### REQUIRED WORK
Work out how many lines in the data below contain the string "алмазного", and reply with that figure alone.

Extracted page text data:
--------------------------------

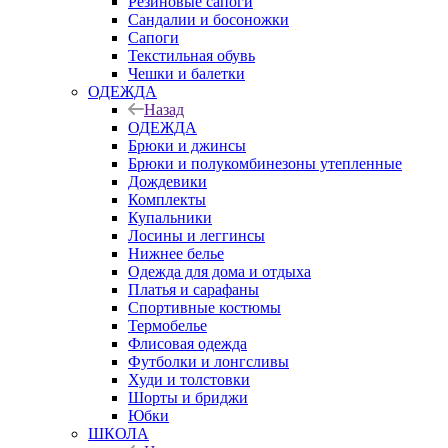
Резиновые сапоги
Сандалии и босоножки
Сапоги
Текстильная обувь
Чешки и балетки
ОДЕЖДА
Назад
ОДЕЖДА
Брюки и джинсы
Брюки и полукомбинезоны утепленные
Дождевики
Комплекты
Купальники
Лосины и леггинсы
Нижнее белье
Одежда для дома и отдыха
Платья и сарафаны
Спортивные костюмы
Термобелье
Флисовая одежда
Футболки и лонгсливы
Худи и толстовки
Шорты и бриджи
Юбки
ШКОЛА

--------------------------------

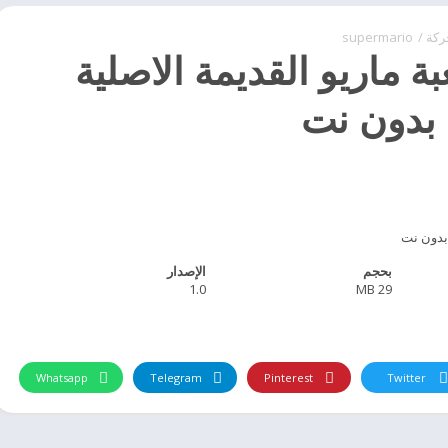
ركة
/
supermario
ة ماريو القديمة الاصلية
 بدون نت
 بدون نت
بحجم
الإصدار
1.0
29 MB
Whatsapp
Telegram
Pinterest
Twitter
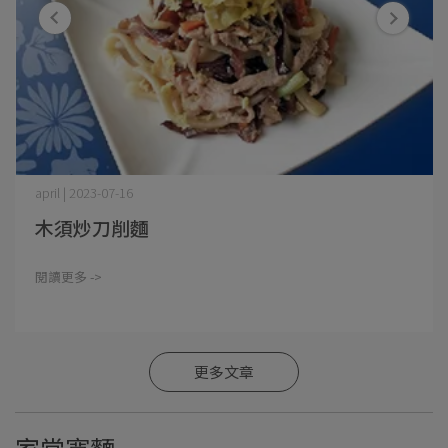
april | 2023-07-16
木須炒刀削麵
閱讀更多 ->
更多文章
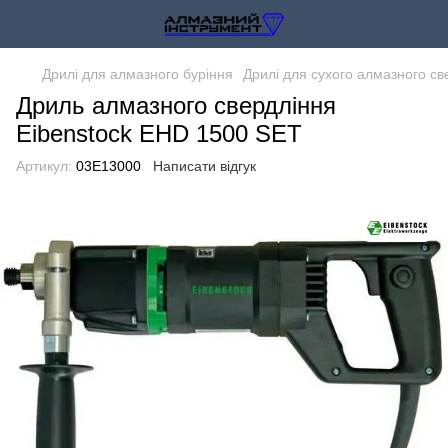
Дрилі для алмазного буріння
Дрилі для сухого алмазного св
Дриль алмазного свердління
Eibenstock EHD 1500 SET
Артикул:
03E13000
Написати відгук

--------------------------------

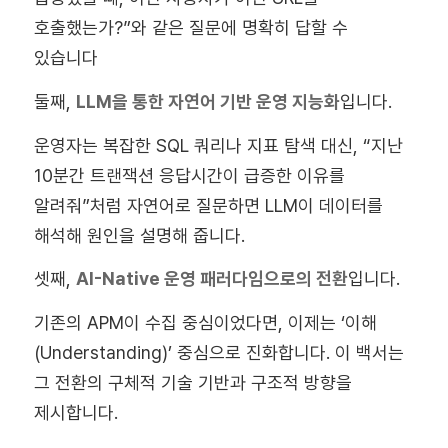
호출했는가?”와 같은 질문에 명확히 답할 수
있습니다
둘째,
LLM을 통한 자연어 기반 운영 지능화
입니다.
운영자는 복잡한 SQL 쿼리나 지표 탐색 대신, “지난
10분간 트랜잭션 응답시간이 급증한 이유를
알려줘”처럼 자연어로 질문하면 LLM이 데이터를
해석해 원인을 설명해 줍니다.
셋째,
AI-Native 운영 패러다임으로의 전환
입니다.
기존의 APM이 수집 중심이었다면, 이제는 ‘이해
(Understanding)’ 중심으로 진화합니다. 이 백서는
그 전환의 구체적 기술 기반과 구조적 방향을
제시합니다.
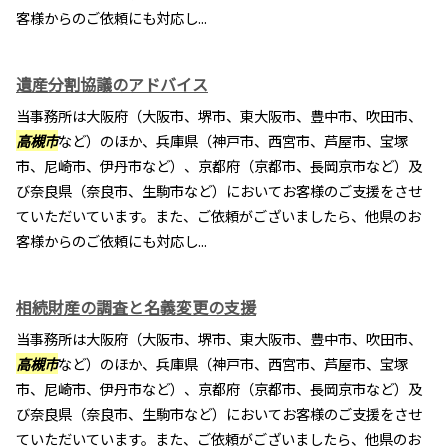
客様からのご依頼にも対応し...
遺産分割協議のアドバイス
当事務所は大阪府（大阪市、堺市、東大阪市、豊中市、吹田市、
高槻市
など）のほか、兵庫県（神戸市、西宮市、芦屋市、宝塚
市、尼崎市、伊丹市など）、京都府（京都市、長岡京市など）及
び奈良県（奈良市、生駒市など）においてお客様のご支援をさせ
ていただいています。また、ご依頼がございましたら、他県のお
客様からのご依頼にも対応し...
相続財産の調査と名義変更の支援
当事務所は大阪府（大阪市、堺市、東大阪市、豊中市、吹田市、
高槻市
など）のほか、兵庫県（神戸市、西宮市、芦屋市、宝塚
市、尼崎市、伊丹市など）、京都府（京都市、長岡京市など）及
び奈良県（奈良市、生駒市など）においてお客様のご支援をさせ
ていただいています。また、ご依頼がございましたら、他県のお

--------------------------------

### TASK ANSWER
3